Java programs: Extract images from PDF

Wednesday, June 26, 2013

Extract images from PDF

PDFImageExtractor is a simple program that can extract all images on a PDF document. Sometimes, we don't want to convert PDF pages to image files. We only want to take all images from each page. In this scenario, PDFImageExtractor is useful. It is easy to use. When the program runs, its allows you select a PDF file that contains images to be extracted out. The extracted image files are stored in your current working directory.

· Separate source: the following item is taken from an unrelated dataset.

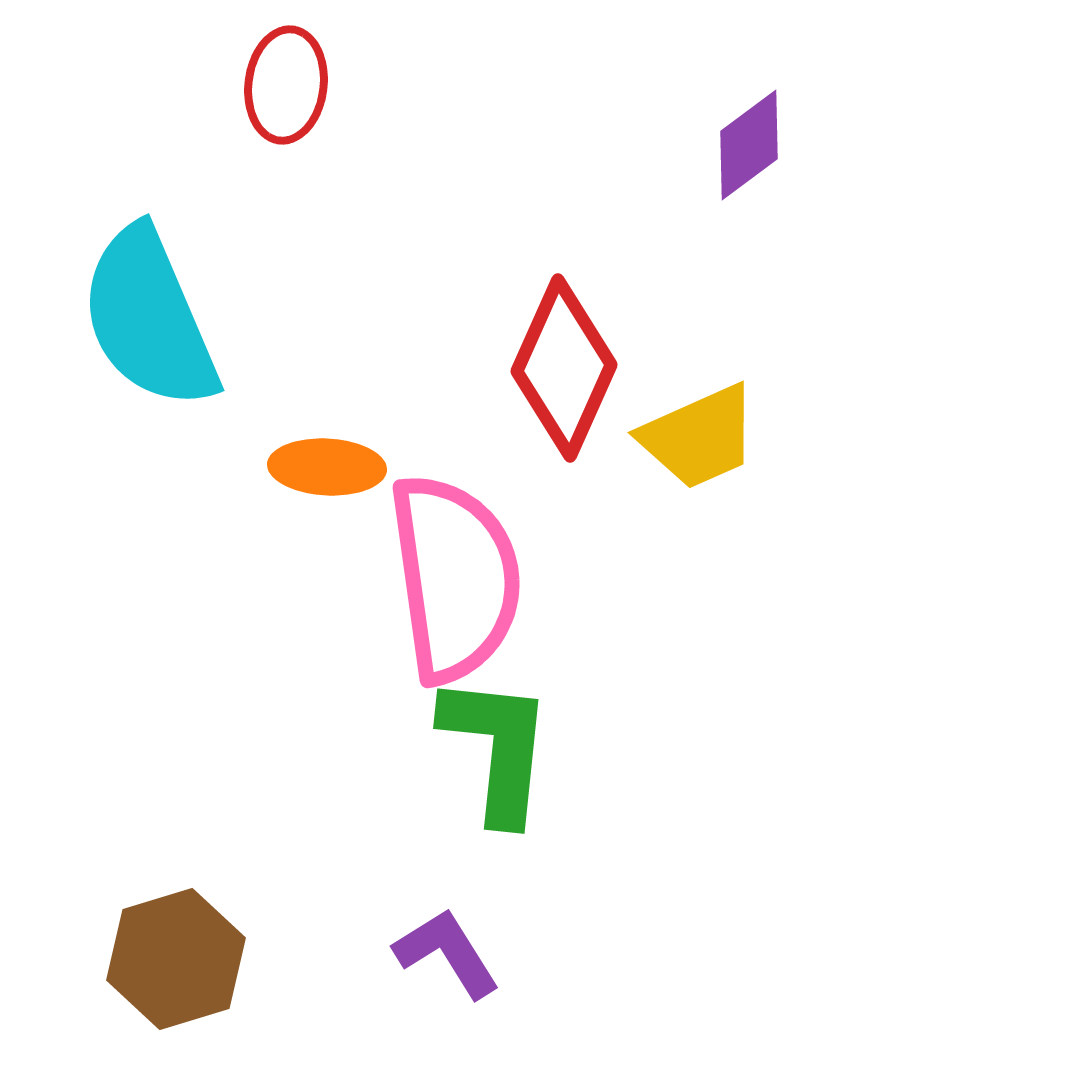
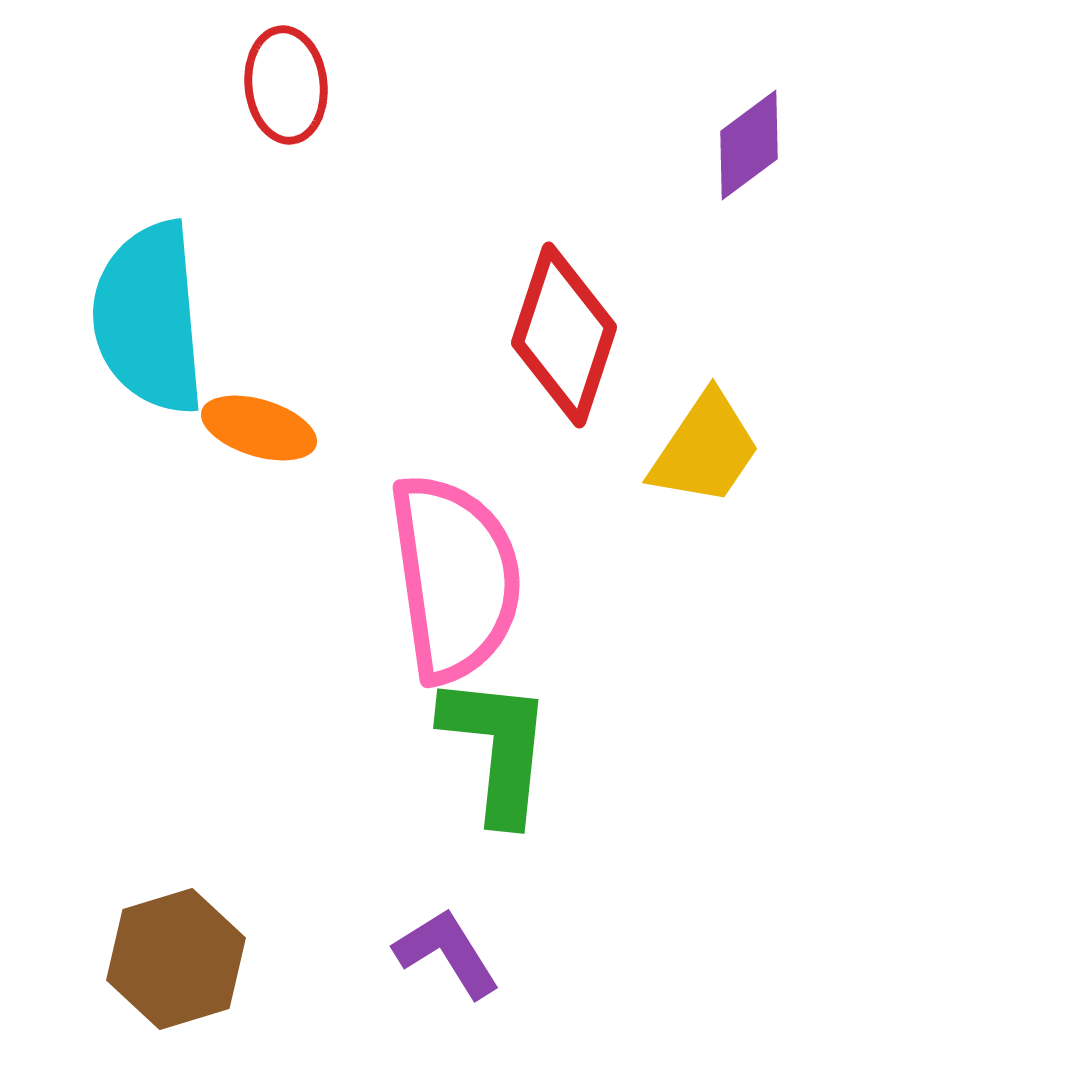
red ellipse: rotated 13 degrees counterclockwise
cyan semicircle: rotated 18 degrees clockwise
red diamond: moved 33 px up; rotated 6 degrees counterclockwise
yellow trapezoid: moved 6 px right, 12 px down; rotated 32 degrees counterclockwise
orange ellipse: moved 68 px left, 39 px up; rotated 14 degrees clockwise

PDFImageExtractor source code

import java.awt.image.BufferedImage;
import java.io.File;
import javax.imageio.ImageIO;
import com.itextpdf.text.pdf.PRStream;
import com.itextpdf.text.pdf.PdfName;
import com.itextpdf.text.pdf.PdfObject;
import com.itextpdf.text.pdf.PdfReader;
import com.itextpdf.text.pdf.parser.PdfImageObject;
import javax.swing.filechooser.FileNameExtensionFilter;
import javax.swing.JFileChooser;

public class PDFImageExtractor{
public static void main(String[] args){

selectPDF();
}

//allow pdf file selection for extracting
public static void selectPDF(){

JFileChooser chooser = new JFileChooser();
FileNameExtensionFilter filter = new FileNameExtensionFilter("PDF","pdf");
chooser.setFileFilter(filter);
chooser.setMultiSelectionEnabled(false);
int returnVal = chooser.showOpenDialog(null);
if(returnVal == JFileChooser.APPROVE_OPTION) {
File file=chooser.getSelectedFile();
System.out.println("Please wait...");
extractImage(file.toString());
System.out.println("Extraction complete");
}

}

public static void extractImage(String src){

try{

//create pdf reader object
PdfReader pr=new PdfReader(src);
PRStream pst;
PdfImageObject pio;
PdfObject po;
int n=pr.getXrefSize(); //number of objects in pdf document
for(int i=0;i<n;i++){
po=pr.getPdfObject(i); //get the object at the index i in the objects collection
if(po==null || !po.isStream()) //object not found so continue
continue;
pst=(PRStream)po; //cast object to stream
PdfObject type=pst.get(PdfName.SUBTYPE); //get the object type
//check if the object is the image type object
if(type!=null && type.toString().equals(PdfName.IMAGE.toString())){
pio=new PdfImageObject(pst); //get the image
BufferedImage bi=pio.getBufferedImage(); //convert the image to buffered image
ImageIO.write(bi, "jpg", new File("image"+i+".jpg")); //write the buffered image
//to local disk

}

}

}catch(Exception e){e.printStackTrace();}

}

}

In the example code above, the getPdfObject(int index) is used to extract an object from the pdf document at the specified index. To determine whether the object is an image, you need to get the type of the object by using the get method of the stream created from the object.

Note: When you use this program to extract the images from the PDF document, some images might be in wrong order (different from what you see on the PDF pages). It is the problem from iText library itself. I tried to solve this problem with PdfBox. However, it can not be solved.